Who is Cupid? Cupid (Eros in Greek) is the god of desire, erotic love, affection, and attraction. He is the son of Venus and Mars. He is often portrayed as a chubby boy. His main attributes are his bow and arrow, and he typically has two kinds of arrows. The first kind are arrows with a sharp golden tip, which can fill someone with uncontrollable desire. The second kind are arrows with a blunt tip of lead, which can fill someone with aversion and the desire to flee.
Why Cupid? As Cupid can both fill someone with uncontrollable desire and fill someone with aversion, he makes a great subject for allegories. Love and hate have always been great topics for art as they represent some of the strongest emotions that people possess. The particular way in which he is represented in an artwork can tell a wide variety of different stories. The subject of a sleeping Cupid was already frequently used by the ancient Greek, who mainly used this subject as a symbol of love as an everlasting emotion, which is present whether someone is awake or asleep. Caravaggio has also included Cupid in some of this other works, such as his painting The Musicians in the Metropolitan Museum of Art.

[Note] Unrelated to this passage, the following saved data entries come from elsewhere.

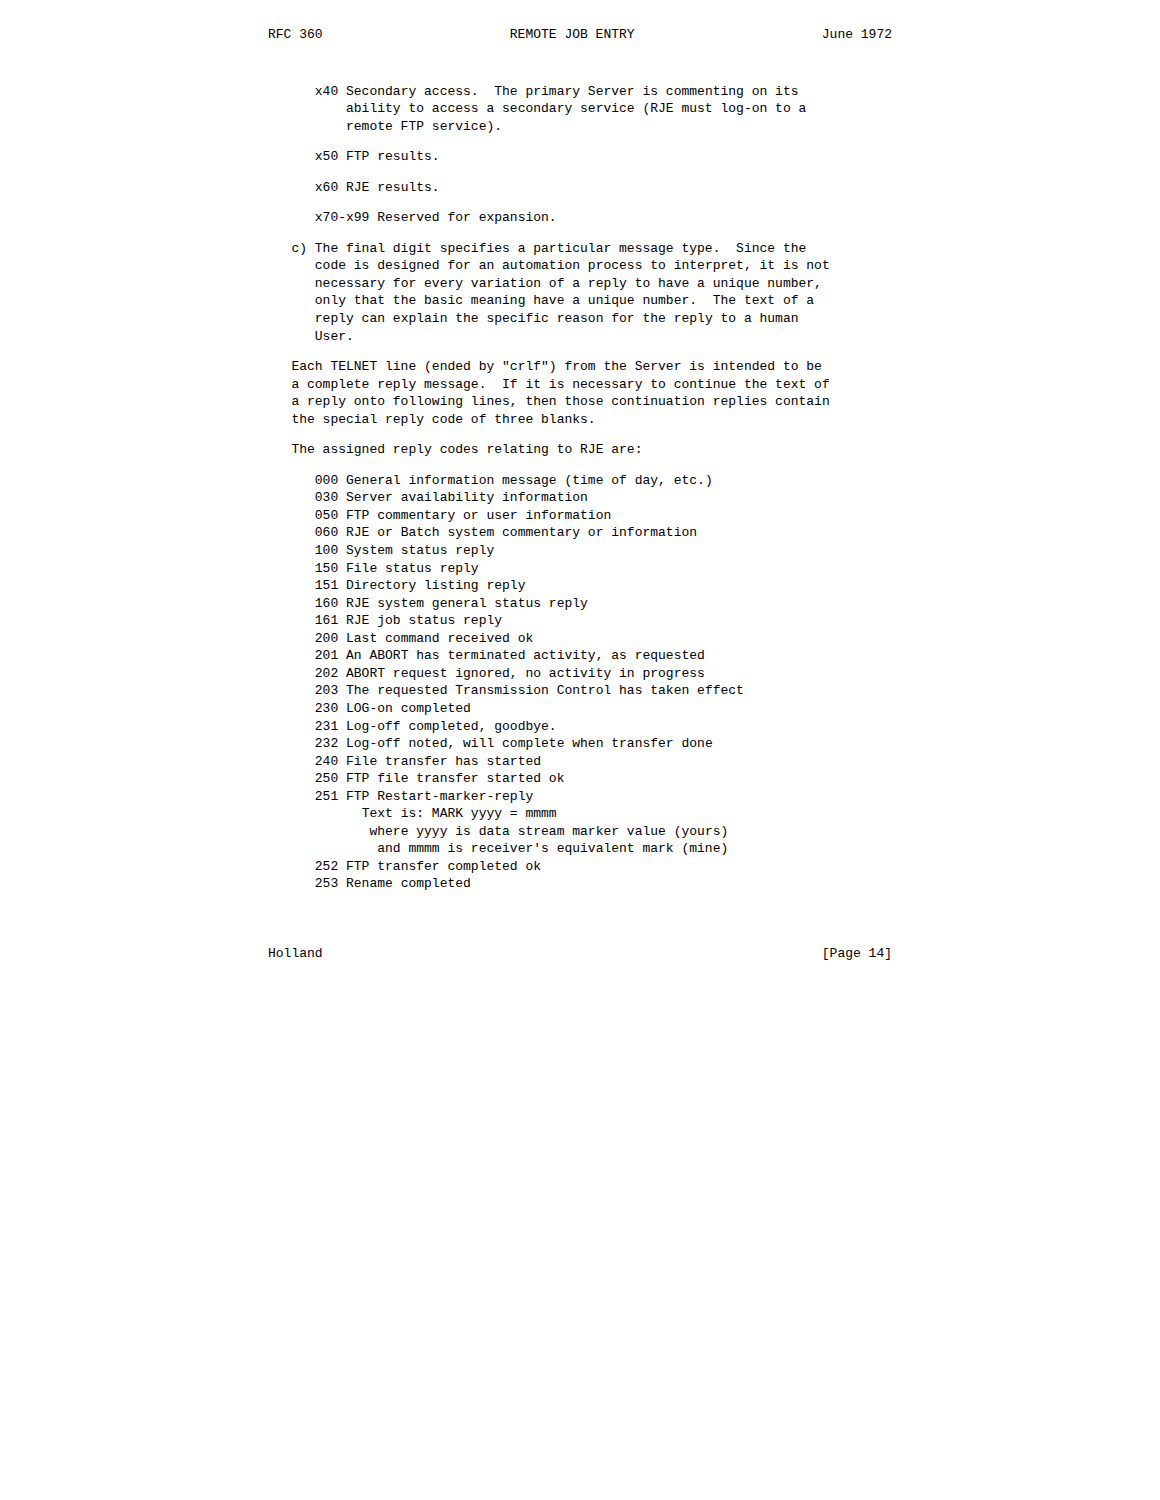RFC 360 REMOTE JOB ENTRY June 1972
      x40 Secondary access.  The primary Server is commenting on its
          ability to access a secondary service (RJE must log-on to a
          remote FTP service).
      x50 FTP results.
      x60 RJE results.
      x70-x99 Reserved for expansion.
   c) The final digit specifies a particular message type.  Since the
      code is designed for an automation process to interpret, it is not
      necessary for every variation of a reply to have a unique number,
      only that the basic meaning have a unique number.  The text of a
      reply can explain the specific reason for the reply to a human
      User.
   Each TELNET line (ended by "crlf") from the Server is intended to be
   a complete reply message.  If it is necessary to continue the text of
   a reply onto following lines, then those continuation replies contain
   the special reply code of three blanks.
   The assigned reply codes relating to RJE are:
      000 General information message (time of day, etc.)
      030 Server availability information
      050 FTP commentary or user information
      060 RJE or Batch system commentary or information
      100 System status reply
      150 File status reply
      151 Directory listing reply
      160 RJE system general status reply
      161 RJE job status reply
      200 Last command received ok
      201 An ABORT has terminated activity, as requested
      202 ABORT request ignored, no activity in progress
      203 The requested Transmission Control has taken effect
      230 LOG-on completed
      231 Log-off completed, goodbye.
      232 Log-off noted, will complete when transfer done
      240 File transfer has started
      250 FTP file transfer started ok
      251 FTP Restart-marker-reply
            Text is: MARK yyyy = mmmm
             where yyyy is data stream marker value (yours)
              and mmmm is receiver's equivalent mark (mine)
      252 FTP transfer completed ok
      253 Rename completed
Holland[Page 14]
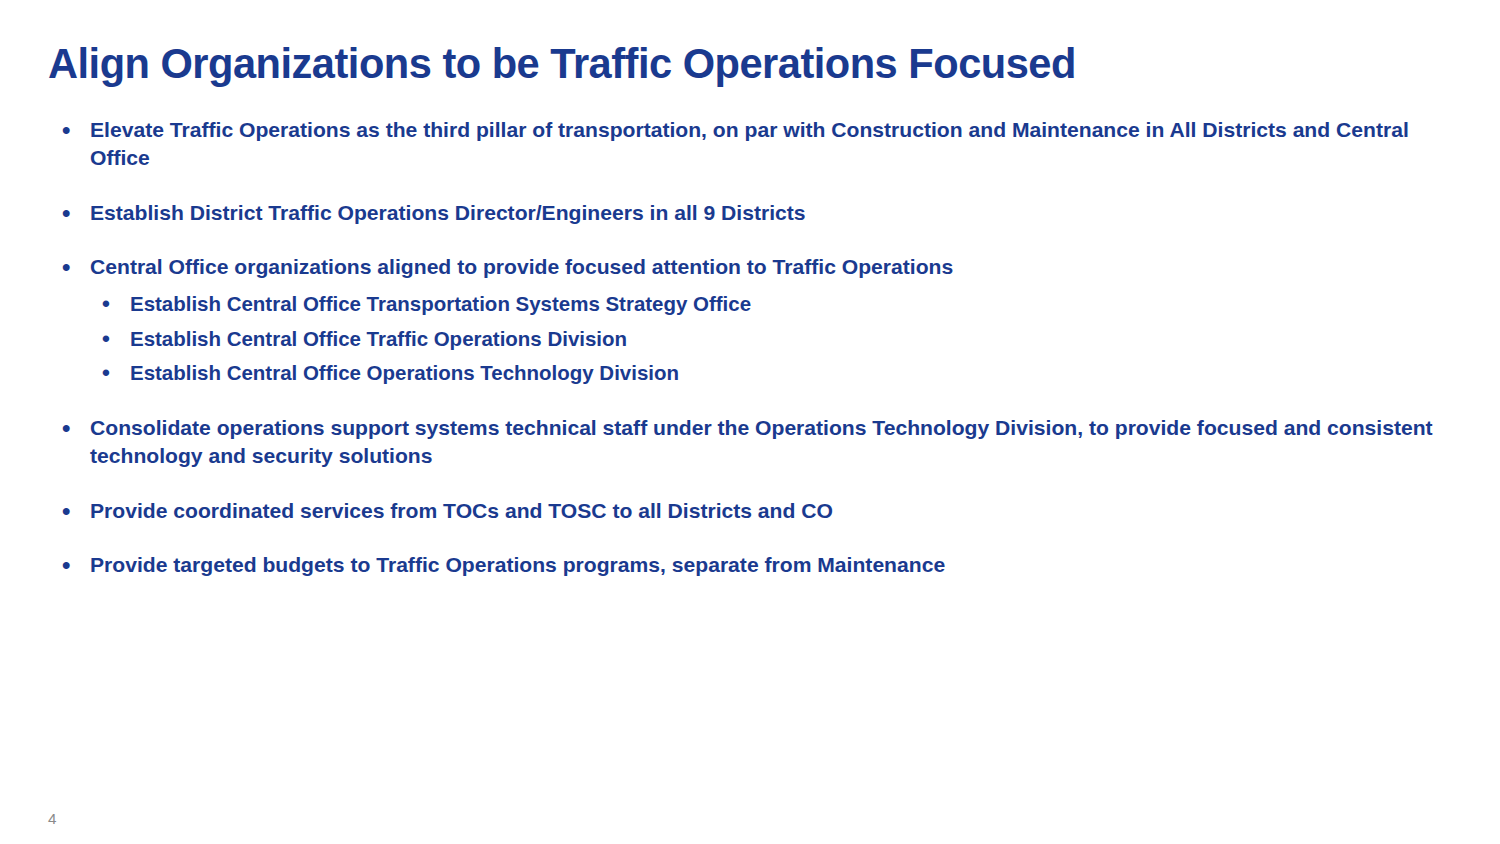Align Organizations to be Traffic Operations Focused
Elevate Traffic Operations as the third pillar of transportation, on par with Construction and Maintenance in All Districts and Central Office
Establish District Traffic Operations Director/Engineers in all 9 Districts
Central Office organizations aligned to provide focused attention to Traffic Operations
Establish Central Office Transportation Systems Strategy Office
Establish Central Office Traffic Operations Division
Establish Central Office Operations Technology Division
Consolidate operations support systems technical staff under the Operations Technology Division, to provide focused and consistent technology and security solutions
Provide coordinated services from TOCs and TOSC to all Districts and CO
Provide targeted budgets to Traffic Operations programs, separate from Maintenance
4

Who is Caravaggio? Michelangelo Merisi da Caravaggio (1571-1610) is a student of Simone Peterzano, who in turn was a student of Titian. Caravaggio had an important influence on the formation of the Baroque period. So much so, that the followers of his style are referred to as Caravaggisti. While Caravaggio never had a school to share his techniques with others, his work has had a big influence on artists like Rubens, Bernini, and Rembrandt. Caravaggio created many masterpieces including his Medusa in the Uffizi Museum and The Fortune Teller in the Louvre.
Fun fact: Quite some people have commented on this painting, stating that the child looks dead. An analysis by a doctor, published in the famous medical academic journal The Lancet, states that the sleeping Cupid suffers from juvenile rheumatoid arthritis. Symptoms include the yellowish skin of the child (indicating jaundice), the blue/purple color in the lips and ears indicates a low level of oxygen saturation, his body seems to suffer from edema, and his joints are inflamed. The question remains why Caravaggio would paint a sick or dead child. It could be an effective way to deliver the message of the painting, or it could be a macabre joke of Caravaggio (which is certainly not impossible given the turbulent life that he lived).